“There is a country seat called Victoriana, less than thirty miles from Hippo-regius. At it there is a monument to the Milanese martyrs, Protasius and Gervasius. Thither a young man was carried, who, when he was watering his horse one summer day at noon, in a pool of a river, had been taken possession of by a devil. As he lay at the monument, near death, or even quiet like a dead person, the lady of the manor, with her maids and religious attendants, entered the place for evening prayer and praise, as her custom was, and they began to sing hymns. At this sound, the young man, as if electrified, was thoroughly aroused, and with frightful screaming seized the altar, and held it as if he did not dare or were not able to let it go, and as if he were fixed or tied to it; and the devil in him, with loud lamentation, besought that he might be spared, and confessed where and when and how he took possession of the youth. At last declaring that he would go out of him, he named one by one the parts of his body which he threatened to mutilate as he went out, and with these words he departed from the man. But his eye falling out on his cheek, hung by a slender vein as by a root, and the whole of the pupil which had been black became white. When this was witnessed by those present (others, too, had now gathered to his cries, and had all joined in prayer for him), although they were delighted that he had recovered his sanity of mind, yet, on the other hand, they were grieved about his eye, and said he should seek medical advice. But his sister’s husband, who had brought him there, said, ‘God who has banished the devil, is able to restore his eye at the prayers of his saints.’ Therewith he replaced the eye that was fallen out and hanging, and bound it in its place with his handkerchief as well as he could, and advised him not to loose the bandage for seven days. When he did so, he found it quite healthy. Others also were cured there, but of them it were tedious to speak.

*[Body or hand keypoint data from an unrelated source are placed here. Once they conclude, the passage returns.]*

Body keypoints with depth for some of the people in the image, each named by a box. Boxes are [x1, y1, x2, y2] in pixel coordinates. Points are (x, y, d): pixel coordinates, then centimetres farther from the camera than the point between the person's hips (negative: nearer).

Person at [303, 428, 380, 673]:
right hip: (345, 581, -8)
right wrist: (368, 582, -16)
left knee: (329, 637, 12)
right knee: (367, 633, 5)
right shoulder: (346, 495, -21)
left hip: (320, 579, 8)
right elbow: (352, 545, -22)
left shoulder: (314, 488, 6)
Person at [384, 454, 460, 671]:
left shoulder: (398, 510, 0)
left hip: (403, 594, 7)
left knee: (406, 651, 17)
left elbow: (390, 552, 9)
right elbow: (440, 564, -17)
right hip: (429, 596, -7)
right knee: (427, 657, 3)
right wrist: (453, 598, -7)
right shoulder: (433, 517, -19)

“I know that a young woman of Hippo was immediately dispossessed of a devil, on anointing herself with oil, mixed with the tears of the presbyter who had been praying for her. I know also that a bishop once prayed for a demoniac young man whom he never saw, and that he was cured on the spot.”[233]

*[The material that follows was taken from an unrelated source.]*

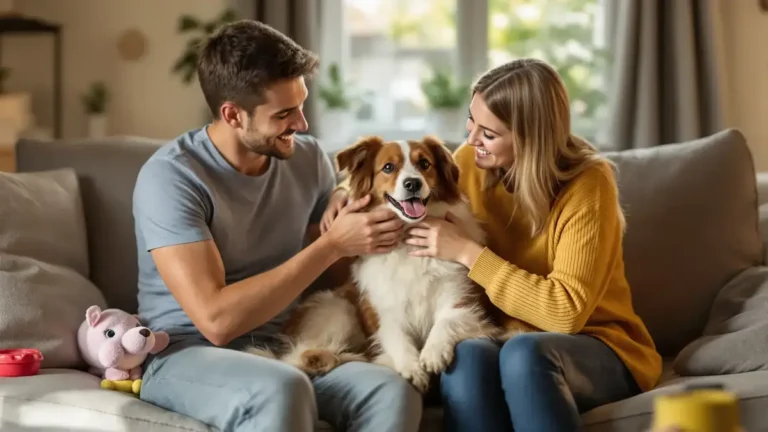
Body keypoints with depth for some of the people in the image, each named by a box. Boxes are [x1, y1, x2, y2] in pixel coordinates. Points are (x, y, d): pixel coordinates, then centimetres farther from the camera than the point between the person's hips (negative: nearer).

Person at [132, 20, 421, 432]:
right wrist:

Many other similar miraculous occurrences are related by Augustine, in this same chapter, showing how fully paganism mingled with his belief. He reports also many miracles performed by the power of a shrine which was situated near Carthage. The chapter sounds more like a record of heathen prodigies than like sober Christian history.


CHAPTER XIII.
SAME SUBJECT CONTINUED.

Lights in Worship—Worshipping “toward the East”—Easter Fires—Beltane or Baal Fires—Penance—Mariolatry—The Mass—Purgatory and Prayers for the Dead—Peter’s Keys—Christmas—Easter—Lent, etc.

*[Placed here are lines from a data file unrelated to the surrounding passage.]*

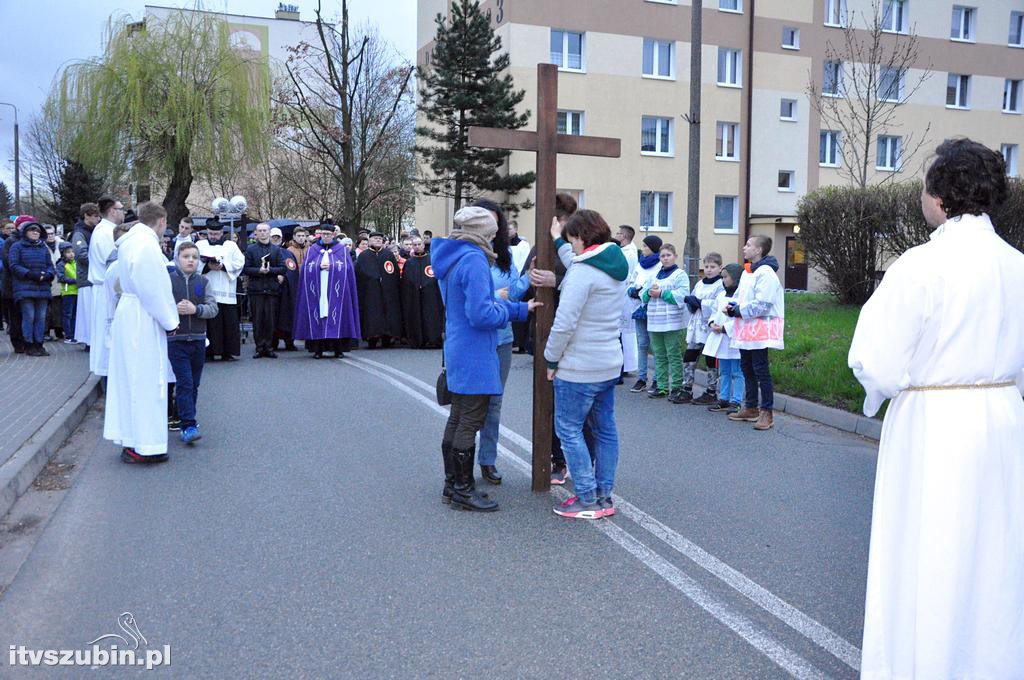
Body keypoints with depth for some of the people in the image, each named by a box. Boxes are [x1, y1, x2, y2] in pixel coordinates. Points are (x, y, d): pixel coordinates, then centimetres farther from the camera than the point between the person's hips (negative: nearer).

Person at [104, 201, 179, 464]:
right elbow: (153, 289, -20)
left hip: (128, 312, 10)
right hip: (143, 319, -10)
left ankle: (128, 438, 26)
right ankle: (142, 445, 5)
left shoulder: (131, 240, 11)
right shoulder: (147, 245, -19)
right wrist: (170, 321, -9)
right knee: (146, 380, -2)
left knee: (129, 378, 15)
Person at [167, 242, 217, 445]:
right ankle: (188, 426, -8)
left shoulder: (203, 282, 6)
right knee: (184, 383, -9)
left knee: (194, 384, 12)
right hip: (176, 339, -3)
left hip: (198, 339, 4)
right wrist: (174, 309, -20)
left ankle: (187, 420, 25)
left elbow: (213, 308, -2)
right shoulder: (168, 280, -1)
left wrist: (195, 309, -18)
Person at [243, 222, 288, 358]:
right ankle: (259, 347, 6)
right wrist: (259, 270, -14)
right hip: (256, 289, -1)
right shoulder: (250, 249, 8)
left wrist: (270, 270, -13)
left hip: (272, 289, 1)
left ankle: (269, 347, 8)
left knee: (270, 320, 1)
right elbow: (246, 269, 1)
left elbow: (283, 268, 3)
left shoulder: (276, 250, 11)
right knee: (257, 320, 0)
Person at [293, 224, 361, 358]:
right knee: (318, 317, -4)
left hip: (335, 291, -1)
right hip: (317, 290, 1)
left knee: (336, 316, -6)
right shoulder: (312, 249, 14)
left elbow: (348, 268, 0)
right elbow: (306, 268, 5)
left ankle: (338, 349, -1)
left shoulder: (342, 250, 10)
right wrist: (319, 267, -11)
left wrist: (332, 267, -10)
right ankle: (318, 349, 0)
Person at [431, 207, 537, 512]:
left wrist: (521, 309, 17)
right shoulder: (473, 260, -19)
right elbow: (482, 314, -25)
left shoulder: (451, 259, 13)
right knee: (470, 422, -1)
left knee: (457, 419, 16)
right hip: (474, 355, -10)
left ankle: (452, 485, 26)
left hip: (456, 351, 10)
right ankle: (463, 490, 8)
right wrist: (505, 310, -5)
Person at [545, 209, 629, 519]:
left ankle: (587, 500, 4)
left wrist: (551, 359, -9)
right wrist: (559, 241, 32)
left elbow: (564, 324, -22)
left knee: (569, 429, 1)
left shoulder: (582, 272, -20)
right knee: (604, 429, 13)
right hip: (609, 365, 9)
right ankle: (604, 496, 22)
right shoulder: (617, 265, 7)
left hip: (578, 368, -9)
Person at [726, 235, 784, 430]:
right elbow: (740, 295, 23)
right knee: (747, 368, 15)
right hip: (747, 330, 10)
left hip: (760, 330, -10)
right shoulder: (747, 272, 15)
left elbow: (762, 305, -21)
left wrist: (739, 310, -14)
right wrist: (733, 306, 2)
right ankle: (750, 408, 27)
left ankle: (767, 412, 2)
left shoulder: (765, 273, -15)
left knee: (761, 370, -5)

Sun-worship, as the dominant cult in all pagan systems, furnished more elements of corruption than any other.

Lights in Worship.

The pagan origin of lights in worship is universally acknowledged. Their use was sharply condemned in the earlier times.[234] The Synod of Elviri (305 or 306 A.D.) condemned their use in cemeteries, where they already formed a part of the services for the dead. Canon 34 reads: “It is forbidden to light wax candles during the day in cemeteries for fear of disquieting the spirits of the saints.”